Roy Anderson:  Hancock saw what I had done at Fidelity and they said we need a chief procurement officer who’s going to tie all this together, the spending analytics, the strategic sourcing and the technology in that structure. They were thinking of, basically, going public, which now they’re going to be looked at for cost structure. Ultimately, they went and sold the whole company off to Manulife, at the end of that process.

I’ll tell you. My entire career path has been at companies looking at their cost structure and they bring in a consultant where consultant says, “Well, show me what you’re doing on the procurement side.” If they don’t have anything to show, they bring in new talent.  So, I get a call from a headhunter that says, “Hey, they need a person in procurement to actually revolutionize this approach.” That’s how I got into Fidelity.

Interestingly enough, when I went to Hancock, they were saying, “Give me cash savings, Roy.” Anything we can do to lower our cost structure, because we are going public. We need to have a profitable point to be able to make that happen. They realized their biggest opportunity was actually in the supply chain because no one had actually looked at that before.

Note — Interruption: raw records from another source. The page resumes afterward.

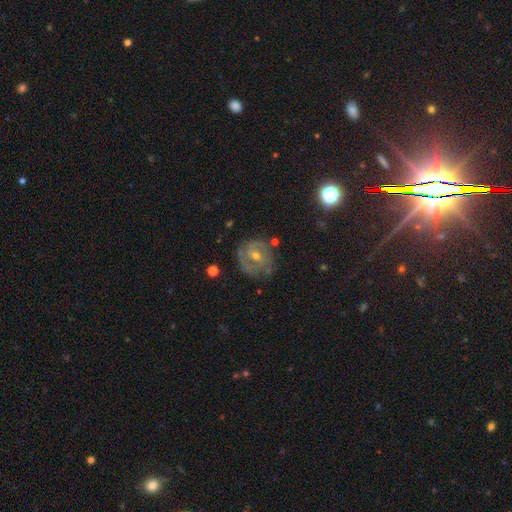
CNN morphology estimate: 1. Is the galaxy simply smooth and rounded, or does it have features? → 71% featured or disk, 16% smooth, 13% star or artifact.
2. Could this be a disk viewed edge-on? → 97% no, 3% yes.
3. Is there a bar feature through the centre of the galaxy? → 48% no, 41% weak, 11% strong.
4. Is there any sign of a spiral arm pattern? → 81% yes, 19% no.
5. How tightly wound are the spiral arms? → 56% tight, 34% medium, 10% loose.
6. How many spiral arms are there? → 41% 2, 35% can't tell, 11% 3, 7% 1, 3% 4, 3% more than 4.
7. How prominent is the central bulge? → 51% moderate, 45% small, 2% large, 2% none, 1% dominant.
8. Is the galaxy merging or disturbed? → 73% none, 17% minor disturbance, 8% major disturbance, 2% merger.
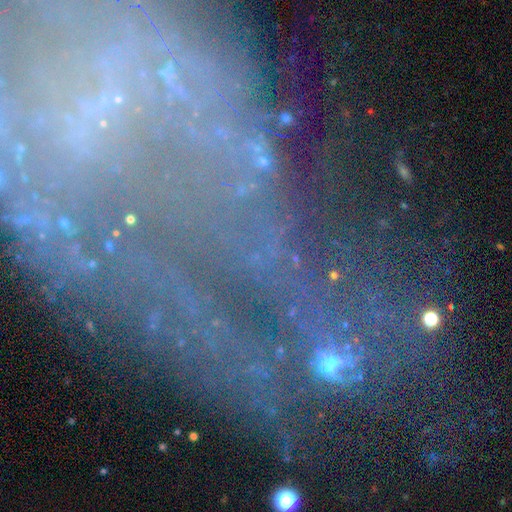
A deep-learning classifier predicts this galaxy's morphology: The model was most divided on "smooth or featured": star or artifact: 62%, featured or disk: 25%, smooth: 13%.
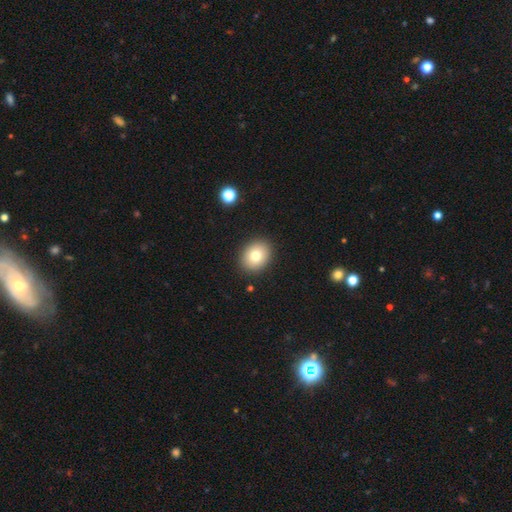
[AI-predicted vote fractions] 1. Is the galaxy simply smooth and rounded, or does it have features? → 77% smooth, 13% featured or disk, 10% star or artifact.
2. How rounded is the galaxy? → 53% round, 46% in between, 1% cigar-shaped.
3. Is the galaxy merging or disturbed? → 90% none, 7% minor disturbance, 2% major disturbance, 1% merger.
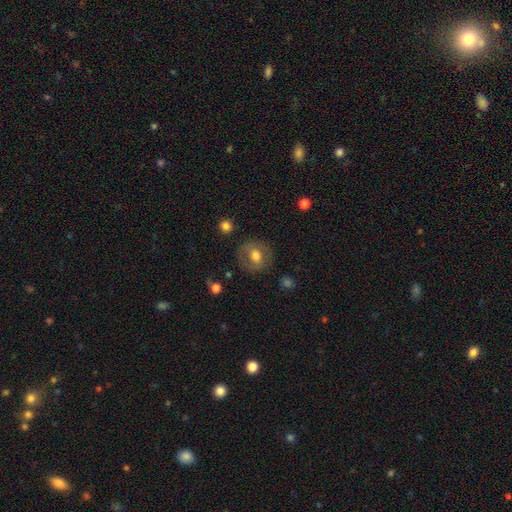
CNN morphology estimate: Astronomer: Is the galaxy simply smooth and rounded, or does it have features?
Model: smooth — 62%.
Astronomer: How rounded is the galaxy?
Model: round — 83%.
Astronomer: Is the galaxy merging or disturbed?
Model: none — 81%.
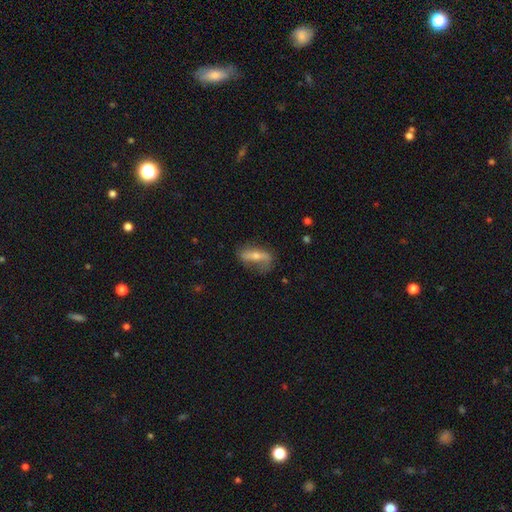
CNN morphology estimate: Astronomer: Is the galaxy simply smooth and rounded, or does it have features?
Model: featured or disk — 56% (runner-up: smooth, 35%).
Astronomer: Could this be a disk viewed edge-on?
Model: no — 67%.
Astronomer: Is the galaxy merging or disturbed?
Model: none — 61%.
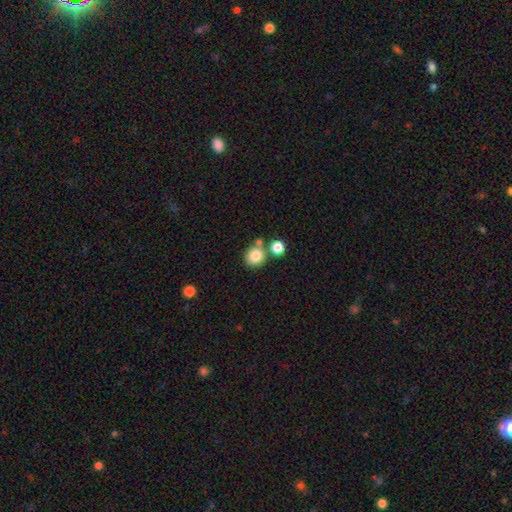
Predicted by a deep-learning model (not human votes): Q: Smooth or featured?
A: smooth (82%); runner-up: star or artifact (10%)
Q: How rounded?
A: round (88%); runner-up: in between (11%)
Q: Merging?
A: none (66%); runner-up: merger (22%)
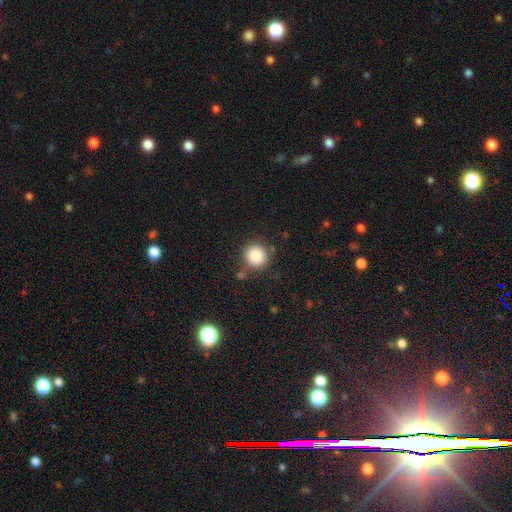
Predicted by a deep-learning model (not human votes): smooth 86%, star or artifact 10%, featured or disk 4%. Down the decision tree: how rounded — round (93%); merging — none (82%).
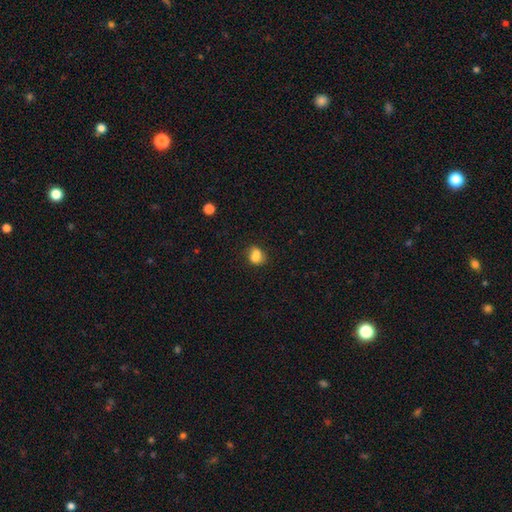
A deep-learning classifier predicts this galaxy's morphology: Smooth or featured?
  - smooth: 77% *
  - featured or disk: 12%
  - star or artifact: 11%
How rounded?
  - in between: 52% *
  - round: 47%
  - cigar-shaped: 1%
Merging?
  - none: 45% *
  - merger: 32%
  - minor disturbance: 18%
  - major disturbance: 6%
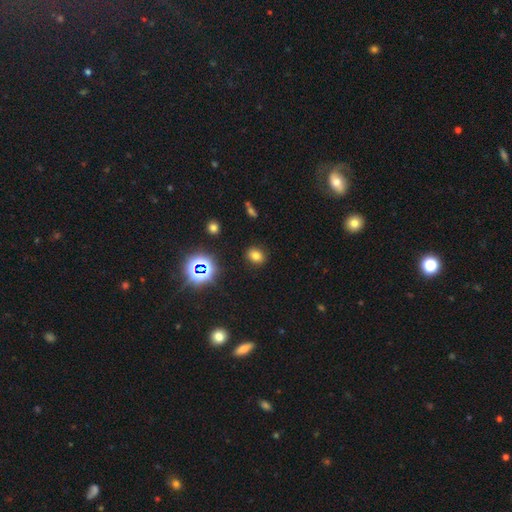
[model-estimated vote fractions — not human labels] Smooth or featured? smooth (72%)
How rounded? in between (52%)
Merging? none (87%)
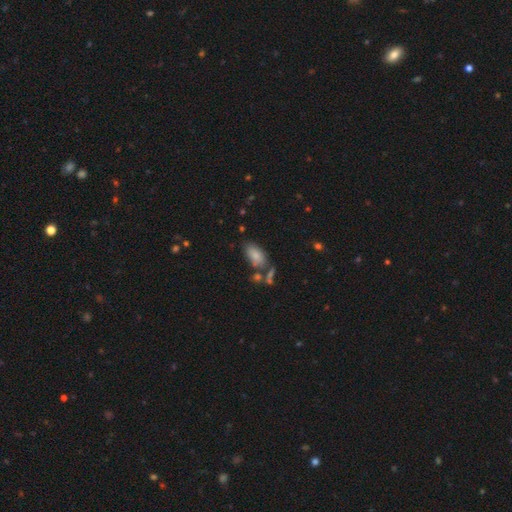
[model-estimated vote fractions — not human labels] smooth_or_featured: smooth (p=0.82) [alt: featured or disk p=0.09]
how_rounded: in between (p=0.92) [alt: cigar-shaped p=0.04]
merging: none (p=0.62) [alt: minor disturbance p=0.18]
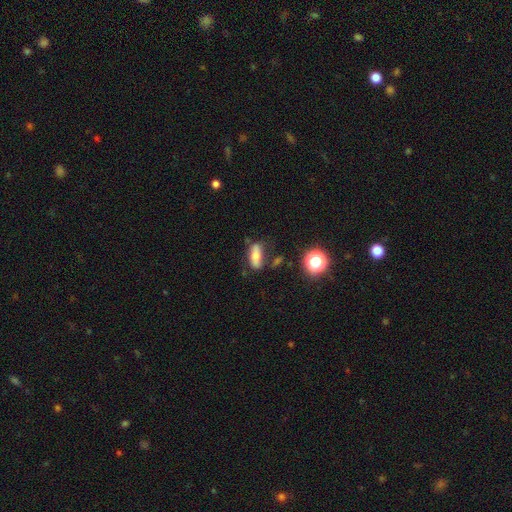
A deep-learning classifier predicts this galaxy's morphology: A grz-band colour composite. It shows a smooth galaxy with no disk features (63%) that is in between round and cigar-shaped (62%). Merging: none (64%).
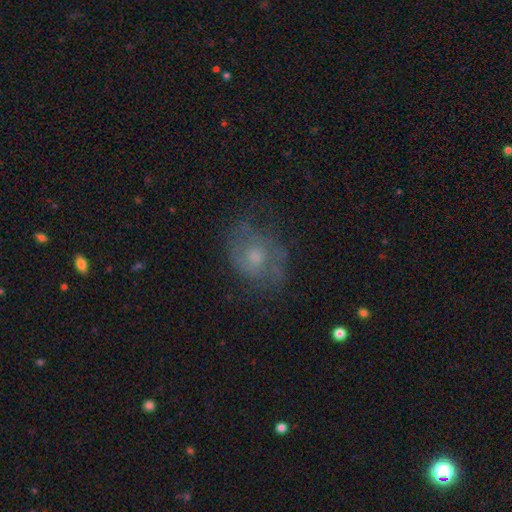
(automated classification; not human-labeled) Smooth or featured? featured or disk (50%)
Edge-on disk? no (96%)
Merging? none (70%)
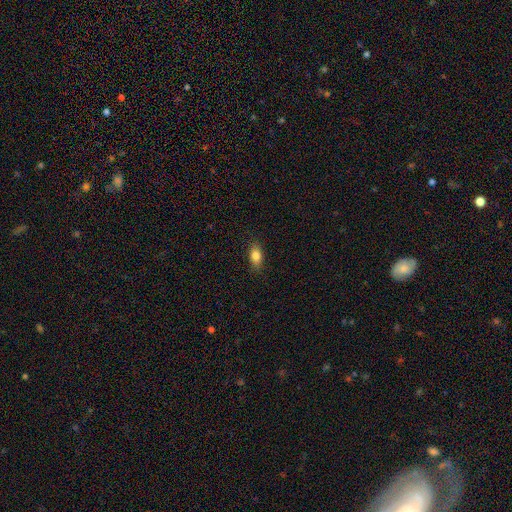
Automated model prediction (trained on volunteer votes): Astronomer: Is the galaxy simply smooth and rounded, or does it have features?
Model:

It was a fun environment. Now, on the sourcing side, I said I didn’t have the talent. I’m a very big believer in virtualization. I said I think there’s an opportunity so I went out to third parties to bring in experts that knew how to source effectively and drive the savings. That program was going on as one swim lane.

Pierre Mitchell: So, you wisely didn’t just have the IT department throw programmers at you to develop this internally did you?

Roy Anderson:  Nope. At the time, Ariba was brand-new. They were a Java app. Back then, they were a two- to three-megabyte download or more. It would shut our system down so that wasn’t an option.

I went out to this company that was having difficulties with Microsoft called Netscape. I said, “Guys, you seem to have a lot of programmers hanging around because you’re not selling your browser anymore. Would you be interested?” And I laid out for them the P2P model that I did at Fidelity.

They said, “We can build that in HTML,” so cost center, GL code, dynamic workflow approval, parallel approvers, catalogs. The output of it was either an HTML email or an EDI package. We built that through Netscape back in those early days (20 years ago!).

At the same time, the MIT Media Lab had this thing that they were doing, e-sourcing, and I worked with the Media Lab people. They built it to buy nuclear power plants. I said, “Listen, I don’t buy many of those, but [laughs] I do hundreds of sourcing events a year much smaller, faster, easier. Can we build something that is lightweight?”

The company was called Frictionless Commerce. I literally worked with them for months to build up an e-sourcing platform, to be able to tie the requisitioning tool from Netscape to the e-sourcing platform. If you remember, that’s when Netscape got bought by Sun and Sun offered the first portal.

On my channel or my portlets, I had my internal customers’ personalized requisitions, purchase orders, shipping (because we tied in with UPS), contracts that were being done on the Frictionless Sourcing and Contracts on the Frictionless campaign [editor note: Frictionless Commerce was acquired by SAP back in 2006]. We implemented a company called Extensity for travel and expense reporting. I was driving the first MSP-like solution within temp labor and put it all on the portal. People would personally see all their work.

That was fun. That was revolutionary. Because the company was smaller, you could make all these things happen and roll it out across the entire company. We had 100% online, digital activity for all activity back in 1999 as we headed to Y2K.

Pierre Mitchell: You were really tapping the supply market from wherever you could find the best solution. Combining Netscape for P2P and Extensity for T&E and Frictionless, which was the real first integrated suite for source-to-pay with a strong upstream capability.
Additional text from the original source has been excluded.